FOX News Channel Reports Layoffs

Two senior leaders of Fox News’s reporting division are exiting the network as the cable channel replaces some news programming with right-wing opinion shows and tries to lure back viewers who balked at its coverage of the 2020 election and its aftermath, reports The NYTimes.

On Tuesday morning, Fox News fired Chris Stirewalt, the veteran politics editor who was an onscreen face of the network’s election night projection that Joseph R. Biden Jr. had defeated President Trump in Arizona, according to three people with knowledge of the matter.

Chris Stirewalt
Fox News was the first news outlet to call Arizona for Mr. Biden, a move that infuriated many of its regular viewers — including Mr. Trump, who denounced the network as insufficiently loyal and urged fans to watch Newsmax and One America News instead.

On Monday, Bill Sammon, Fox News’s longtime Washington bureau chief, told staff members that he would retire at the end of January. Three people with knowledge of internal discussions said that Mr. Sammon, who had editorial oversight of the network’s Decision Desk, had faced criticism from network executives over his handling of election coverage, despite the Arizona call ultimately being accurate.

Executives at Fox News — the profit center of Rupert Murdoch’s American media empire — have been concerned by a post election drop in ratings, a slump that has persisted for two months as upstart rivals like Newsmax gained viewers by featuring fringier fare that embraced Mr. Trump’s baseless theories about electoral fraud.

The Washington Post reports Rupert Murdoch, Fox News’s co-founder, has told colleagues that the way Fox handled the Arizona call caused reputational damage and cemented the view among some Trump supporters that the network is aligned against him. Even though Fox’s projection ended up being accurate, Murdoch has fretted that it was handled poorly.
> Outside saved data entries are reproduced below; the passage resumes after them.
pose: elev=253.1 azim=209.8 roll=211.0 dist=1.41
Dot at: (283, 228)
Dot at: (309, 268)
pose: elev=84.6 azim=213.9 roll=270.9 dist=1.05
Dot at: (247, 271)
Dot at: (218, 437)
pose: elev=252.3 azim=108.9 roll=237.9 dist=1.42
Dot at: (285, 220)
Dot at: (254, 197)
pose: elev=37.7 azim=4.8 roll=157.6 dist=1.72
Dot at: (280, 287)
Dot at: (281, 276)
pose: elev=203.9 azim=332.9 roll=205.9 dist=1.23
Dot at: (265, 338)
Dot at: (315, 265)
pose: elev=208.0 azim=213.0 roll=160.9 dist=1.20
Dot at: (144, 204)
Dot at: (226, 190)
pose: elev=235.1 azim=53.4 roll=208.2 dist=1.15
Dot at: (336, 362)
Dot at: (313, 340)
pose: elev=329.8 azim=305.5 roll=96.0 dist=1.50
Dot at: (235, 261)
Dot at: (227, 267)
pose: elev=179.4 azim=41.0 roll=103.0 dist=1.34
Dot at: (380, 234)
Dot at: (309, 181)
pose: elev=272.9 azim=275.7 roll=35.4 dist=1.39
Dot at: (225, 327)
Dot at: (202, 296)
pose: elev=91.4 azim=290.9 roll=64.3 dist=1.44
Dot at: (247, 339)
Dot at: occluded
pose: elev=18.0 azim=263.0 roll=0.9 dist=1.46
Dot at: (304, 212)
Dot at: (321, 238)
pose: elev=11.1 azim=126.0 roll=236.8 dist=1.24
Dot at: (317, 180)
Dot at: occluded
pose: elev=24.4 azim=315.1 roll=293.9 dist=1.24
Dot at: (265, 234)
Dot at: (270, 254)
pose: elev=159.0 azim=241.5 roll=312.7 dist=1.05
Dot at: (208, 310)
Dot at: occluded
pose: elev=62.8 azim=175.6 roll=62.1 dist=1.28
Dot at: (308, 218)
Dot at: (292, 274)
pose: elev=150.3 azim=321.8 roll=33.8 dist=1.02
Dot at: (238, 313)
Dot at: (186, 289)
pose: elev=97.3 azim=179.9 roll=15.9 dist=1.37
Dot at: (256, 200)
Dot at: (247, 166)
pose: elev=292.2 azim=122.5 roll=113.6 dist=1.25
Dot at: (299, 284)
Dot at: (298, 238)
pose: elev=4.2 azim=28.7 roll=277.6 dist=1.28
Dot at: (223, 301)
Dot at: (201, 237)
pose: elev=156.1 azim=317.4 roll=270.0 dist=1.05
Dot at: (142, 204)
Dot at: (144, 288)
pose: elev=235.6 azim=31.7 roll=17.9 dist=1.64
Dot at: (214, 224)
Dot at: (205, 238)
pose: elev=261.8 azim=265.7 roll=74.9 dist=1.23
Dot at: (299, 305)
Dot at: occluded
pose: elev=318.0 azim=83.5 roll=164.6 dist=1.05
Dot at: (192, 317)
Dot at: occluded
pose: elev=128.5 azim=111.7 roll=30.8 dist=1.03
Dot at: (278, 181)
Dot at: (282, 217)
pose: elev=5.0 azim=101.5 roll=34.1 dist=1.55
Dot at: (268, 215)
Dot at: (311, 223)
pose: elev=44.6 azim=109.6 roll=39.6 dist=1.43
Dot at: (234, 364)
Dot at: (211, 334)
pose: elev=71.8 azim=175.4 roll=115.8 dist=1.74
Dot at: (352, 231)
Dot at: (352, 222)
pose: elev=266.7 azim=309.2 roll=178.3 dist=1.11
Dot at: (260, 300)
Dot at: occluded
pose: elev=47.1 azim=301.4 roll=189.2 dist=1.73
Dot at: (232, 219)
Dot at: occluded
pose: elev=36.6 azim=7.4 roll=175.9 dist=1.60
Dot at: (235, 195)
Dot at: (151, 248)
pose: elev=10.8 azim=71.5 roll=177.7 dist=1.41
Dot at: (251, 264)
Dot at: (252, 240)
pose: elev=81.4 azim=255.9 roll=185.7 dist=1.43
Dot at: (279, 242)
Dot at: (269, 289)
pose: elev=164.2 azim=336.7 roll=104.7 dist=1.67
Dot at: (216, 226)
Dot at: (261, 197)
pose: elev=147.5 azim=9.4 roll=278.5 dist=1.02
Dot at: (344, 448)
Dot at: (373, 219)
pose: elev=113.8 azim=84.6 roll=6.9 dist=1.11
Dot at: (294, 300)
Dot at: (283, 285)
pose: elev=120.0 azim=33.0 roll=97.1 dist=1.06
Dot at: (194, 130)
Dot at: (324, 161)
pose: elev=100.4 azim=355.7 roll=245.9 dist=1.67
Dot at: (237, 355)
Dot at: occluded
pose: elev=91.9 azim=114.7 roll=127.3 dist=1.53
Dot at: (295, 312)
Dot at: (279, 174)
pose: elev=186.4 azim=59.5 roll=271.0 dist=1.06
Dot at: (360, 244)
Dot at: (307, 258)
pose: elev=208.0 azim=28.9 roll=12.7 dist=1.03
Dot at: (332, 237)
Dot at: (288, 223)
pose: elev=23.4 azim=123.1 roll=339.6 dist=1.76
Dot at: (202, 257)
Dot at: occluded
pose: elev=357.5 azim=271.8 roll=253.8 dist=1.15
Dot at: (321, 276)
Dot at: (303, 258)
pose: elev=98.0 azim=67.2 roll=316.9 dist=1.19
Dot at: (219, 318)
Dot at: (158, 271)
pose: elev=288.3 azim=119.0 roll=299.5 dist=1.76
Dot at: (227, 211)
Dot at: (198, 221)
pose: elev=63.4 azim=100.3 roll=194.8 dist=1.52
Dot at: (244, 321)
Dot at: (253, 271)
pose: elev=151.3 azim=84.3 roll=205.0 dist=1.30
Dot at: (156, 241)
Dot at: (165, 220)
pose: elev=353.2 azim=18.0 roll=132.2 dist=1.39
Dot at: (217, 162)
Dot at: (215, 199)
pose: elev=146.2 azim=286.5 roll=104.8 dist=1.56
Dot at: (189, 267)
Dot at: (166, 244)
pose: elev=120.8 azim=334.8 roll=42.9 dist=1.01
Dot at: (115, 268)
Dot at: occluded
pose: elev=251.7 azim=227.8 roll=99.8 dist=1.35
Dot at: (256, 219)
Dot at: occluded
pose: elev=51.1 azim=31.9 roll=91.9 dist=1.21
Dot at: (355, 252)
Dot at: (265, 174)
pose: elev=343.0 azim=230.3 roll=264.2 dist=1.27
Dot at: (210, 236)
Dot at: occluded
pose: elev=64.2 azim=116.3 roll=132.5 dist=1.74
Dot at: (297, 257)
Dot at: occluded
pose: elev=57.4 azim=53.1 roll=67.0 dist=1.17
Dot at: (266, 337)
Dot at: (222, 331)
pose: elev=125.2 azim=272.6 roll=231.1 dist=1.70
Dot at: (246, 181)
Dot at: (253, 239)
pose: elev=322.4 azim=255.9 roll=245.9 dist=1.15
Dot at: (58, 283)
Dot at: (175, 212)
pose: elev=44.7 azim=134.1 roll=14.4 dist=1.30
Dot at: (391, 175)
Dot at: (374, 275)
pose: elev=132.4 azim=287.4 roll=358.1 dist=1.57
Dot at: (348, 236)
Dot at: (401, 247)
Fox recently shook up its evening lineup, replacing former 7 p.m. news anchor Martha MacCallum with a rotating cast of opinion hosts. The move came as Fox’s ratings in that time slot had been outstripped by rivals.

While the decision desk is run by a contractor, Arnon Mishkin, who handled the statistical modeling of the desk, it fell to Sammon to determine editorially when Fox was ready to make its projection on air.

It was Sammon’s role that raised eyebrows in the aftermath of the call, Fox staffers told The Post. But it was Stirewalt’s dismissal that caused more consternation in the building, they said. “A major overreaction to Trump and the audience freakout,” said one staffer, who spoke on the condition of anonymity because they were not authorized to speak publicly.

Murdoch, whose family controls Fox’s parent company, has been taking a more active interest in its programming in the wake of the election. He was involved in the decision to move MacCallum and is said to be advocating for larger changes as the network navigates the Biden era. 

Prominent conservative pundits at Fox News who supported Mr. Trump, like Tucker Carlson and Sean Hannity, remain popular and are tied to the network under long-term contracts.

Fox’s corporate leadership has been scrutinizing the news division, which is led by Jay Wallace, the president and executive editor of Fox News Media, according to a person with knowledge of internal discussions. Fox News’s daytime news programs, which often feature conservative guests but are helmed by anchors who do not report to the network’s opinion side, have experienced a sharp loss in viewership.

Fox News also laid off nearly 20 staffers across Fox News Digital on Tuesday as part of restructuring efforts first announced last year.